What the New York Fed did was to “ thwart another institution’s fraud case against the bank,” and it also “agreed to give away what may be billions of dollars in potential legal claims.” Regulation is its own negation. The Fed released B.of A. “from all legal claims arising from losses in some mortgage-backed securities the Fed received when the government bailed out” A.I.G. in 2008. And, as part of A.I.G.’s case, the Fed let the bank “off the hook even as A.I.G. was seeking to recover $7 billion in losses on those very mortgage securities.” The rest, she writes, only “gets better,” i.e., more favors, more obstruction to B. of A. claimants, more razzle-dazzle on the Fed’s part concerning an entity, Maiden Lane II, to deny payments, switches of jurisdiction, “pennies on the dollar” settlements, every trick in the book to provide a shield behind which the bank could receive protection.
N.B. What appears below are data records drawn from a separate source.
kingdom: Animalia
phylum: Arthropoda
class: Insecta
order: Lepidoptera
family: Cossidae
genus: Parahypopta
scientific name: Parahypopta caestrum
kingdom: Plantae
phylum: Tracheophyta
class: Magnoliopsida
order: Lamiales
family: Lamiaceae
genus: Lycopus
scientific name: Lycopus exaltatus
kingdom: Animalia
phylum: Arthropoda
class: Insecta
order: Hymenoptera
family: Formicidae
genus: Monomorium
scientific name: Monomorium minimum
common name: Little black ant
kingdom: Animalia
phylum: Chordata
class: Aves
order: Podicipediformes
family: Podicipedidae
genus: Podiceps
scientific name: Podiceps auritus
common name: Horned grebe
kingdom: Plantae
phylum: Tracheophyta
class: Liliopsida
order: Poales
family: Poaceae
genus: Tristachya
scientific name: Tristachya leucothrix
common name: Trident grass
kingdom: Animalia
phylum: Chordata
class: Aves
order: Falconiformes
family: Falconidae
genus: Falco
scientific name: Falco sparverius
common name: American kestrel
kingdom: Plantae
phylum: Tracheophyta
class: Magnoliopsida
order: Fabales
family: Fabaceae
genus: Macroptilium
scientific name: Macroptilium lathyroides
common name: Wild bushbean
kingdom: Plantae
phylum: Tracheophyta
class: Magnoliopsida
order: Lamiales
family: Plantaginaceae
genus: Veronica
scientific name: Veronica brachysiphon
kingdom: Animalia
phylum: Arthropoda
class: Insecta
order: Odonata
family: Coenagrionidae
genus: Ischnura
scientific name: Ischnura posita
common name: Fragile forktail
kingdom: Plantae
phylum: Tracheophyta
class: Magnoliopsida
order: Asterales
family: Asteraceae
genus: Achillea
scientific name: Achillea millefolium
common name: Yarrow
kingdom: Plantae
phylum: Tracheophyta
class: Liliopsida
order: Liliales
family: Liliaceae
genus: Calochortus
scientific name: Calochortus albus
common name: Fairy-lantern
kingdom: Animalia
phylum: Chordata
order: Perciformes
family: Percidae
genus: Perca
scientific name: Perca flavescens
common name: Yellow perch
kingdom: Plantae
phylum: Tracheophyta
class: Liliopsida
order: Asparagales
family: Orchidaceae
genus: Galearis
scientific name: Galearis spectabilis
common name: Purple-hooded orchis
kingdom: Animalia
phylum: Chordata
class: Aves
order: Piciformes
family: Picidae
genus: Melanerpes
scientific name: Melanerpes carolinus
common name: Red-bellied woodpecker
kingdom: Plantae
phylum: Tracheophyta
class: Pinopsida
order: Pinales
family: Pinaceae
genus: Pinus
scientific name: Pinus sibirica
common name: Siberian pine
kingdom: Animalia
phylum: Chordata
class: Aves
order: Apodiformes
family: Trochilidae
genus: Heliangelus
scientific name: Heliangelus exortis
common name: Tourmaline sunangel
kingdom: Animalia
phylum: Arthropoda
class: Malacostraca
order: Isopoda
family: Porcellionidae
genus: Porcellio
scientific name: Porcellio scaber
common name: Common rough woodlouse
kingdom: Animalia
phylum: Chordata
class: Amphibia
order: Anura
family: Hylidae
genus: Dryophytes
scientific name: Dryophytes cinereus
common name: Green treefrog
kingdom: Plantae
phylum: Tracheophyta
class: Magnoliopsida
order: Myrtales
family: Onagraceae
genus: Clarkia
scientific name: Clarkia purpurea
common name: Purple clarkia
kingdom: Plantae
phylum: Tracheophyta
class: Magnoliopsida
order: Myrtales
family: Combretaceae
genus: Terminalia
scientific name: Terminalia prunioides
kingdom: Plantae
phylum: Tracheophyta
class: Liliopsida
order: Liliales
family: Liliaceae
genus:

Coincidentally, above the article, on the Internet edition, there was a paid advertisement for Obama entitled “Fireside Hangouts,” inviting the reader to a Google location where the president would answer questions. This sucking up to FDR, whose Fireside Chats were not flimflam, is an example of the emphasis placed on subterfuge and propaganda in the selling of administration policy. Fraud mortises the structure of banking policy—the legacy of both parties, the Democrats more adept, however, in creating a carnival atmosphere, while the Republicans, stone-deaf to the requirements of international capitalism, merely march forward to the 19th century, which even then knew better.
Norman Pollack is the author of “The Populist Response to Industrial America” (Harvard) and “The Just Polity” (Illinois), Guggenheim Fellow, and professor of history emeritus, Michigan State University.